The Japanese began rapidly to move back toward Kokoda. With two Australian brigades committed to action on the Kokoda Trail, Allen now assumed operational command in the area. Each brigade in turn kept contact with the withdrawing Japanese until resistance began, just to the south of Kokoda, and later to the west. Unsatisfied with the speed of his advance, Blamey relieved Allen of command and replaced him on 14 September with Major General George A. Vasey.
Several grisly discoveries by advancing Australian troops starkly illustrated the logistical nightmare attendant on operations along the Kokoda Trail: Japanese corpses were often found with no sign of external trauma, having died from typhoid and dysentery, and several corpses of Australian soldiers were found to have had body parts removed, a result of the starving Japanese resorting to cannibalism.
In an attempt to cut off the Japanese at the Kumusi river crossings, the 126th Infantry of Major General Edwin F. Harding’s US 32nd Division set off on an advance from Port Moresby along tracks parallel to the Kokoda Trail. However, the Japanese withdrawal was more rapid than expected, and the 126th Infantry finally emerged near the Gona and Buna beach-heads without encountering the Japanese. Tropical diseases and exhaustion took their toll on the 126th Infantry, which had thus lost a significant part of its strength even before the start of the subsequent Battle of Buna and Gona.
In a dramatic and bizarre turn of events, Horii disappeared, presumed drowned, while withdrawing with his troops across the Kumusi river toward the beach-heads: the strong current swept away a horse on which he was riding, and Horii decided to float down the Kumusi river in a canoe with other senior officers, in order to get back to Buna as quickly as possible and start the preparation of the beach-head defences. The canoe was floated down to the river mouth, but Horii and his staff were swept out to sea in a freak squall and none of the men was ever seen again.
After the fighting, withdrawal and the relief of the 21st Brigade by the 25th Brigade, Blamey visited the remnants of the ‘Maroubra’ Force near base camp, outside Port Moresby. He relieved Potts of his command, citing Potts’s failure to hold back the Japanese despite commanding ‘superior forces’ and, despite explicit orders to the contrary, Potts’s failure to launch an offensive to retake Kokoda. Blamey replaced Potts with Brigadier Ivan N. Dougherty, who commanded the 21st Brigade for the rest of the war. Blamey later addressed the survivors of the 21st Brigade in a manner so egregiously insensitive that there was almost a mutiny.
The Japanese were meanwhile completing their withdrawal to formidable defences around their Buna and Gona beach-heads, reinforced by fresh Japanese units from Rabaul. The joint Australian and US ‘Lilliput’ operation was then launched as the preparation for the crushing of the Japanese beach-heads in the Battle of Buna and Gona.
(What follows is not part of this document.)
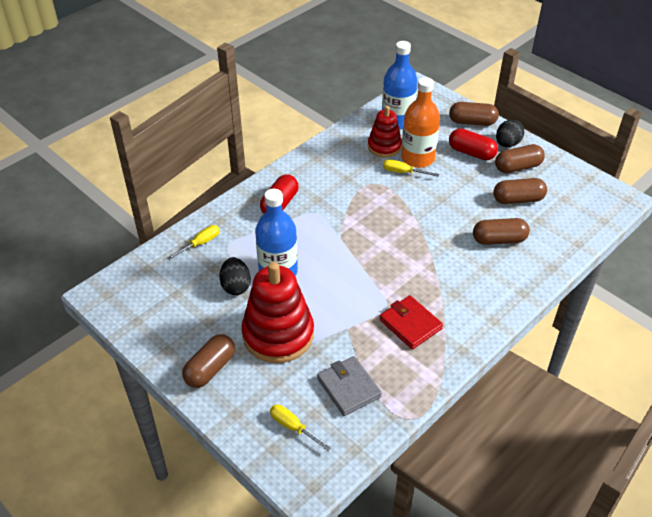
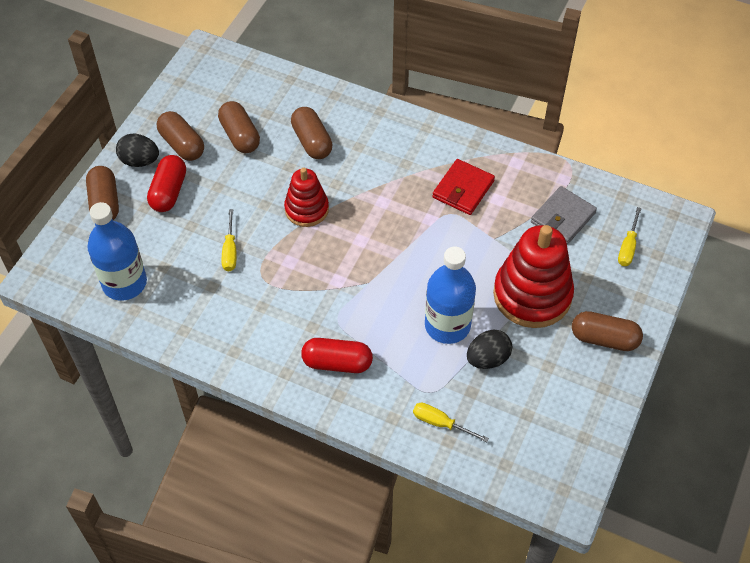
camera: 110 degrees left, 10 degrees up
(384, 146) = (185, 283): red stacking toy -> red stacking toy (306, 209)
(417, 158) = (197, 243): orange bottle -> none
The Kokoda Trail and subsequent New Guinea campaigns were the first time that Australia’s security had been threatened directly. Given that at the time Papua and North-East New Guinea constituted an Australian protectorate, the Kokoda Trail campaign was also the first occasion in which Australians had fought to repel an invader of Australian soil. It was also the first time that Australia had fought without the material presence or support of the UK. During the Kokoda Trail campaign, in which they had committed an initial 2,000 men, the Australians suffered the loss of 625 men killed, 1,055 wounded, and more than 4,000 prostrated by disease. The Japanese had committed an initial 10,000 men, later supplemented by another 3,500, and suffered the loss of 6,600 men killed as well as many hundreds more incapacitated by disease and malnutrition.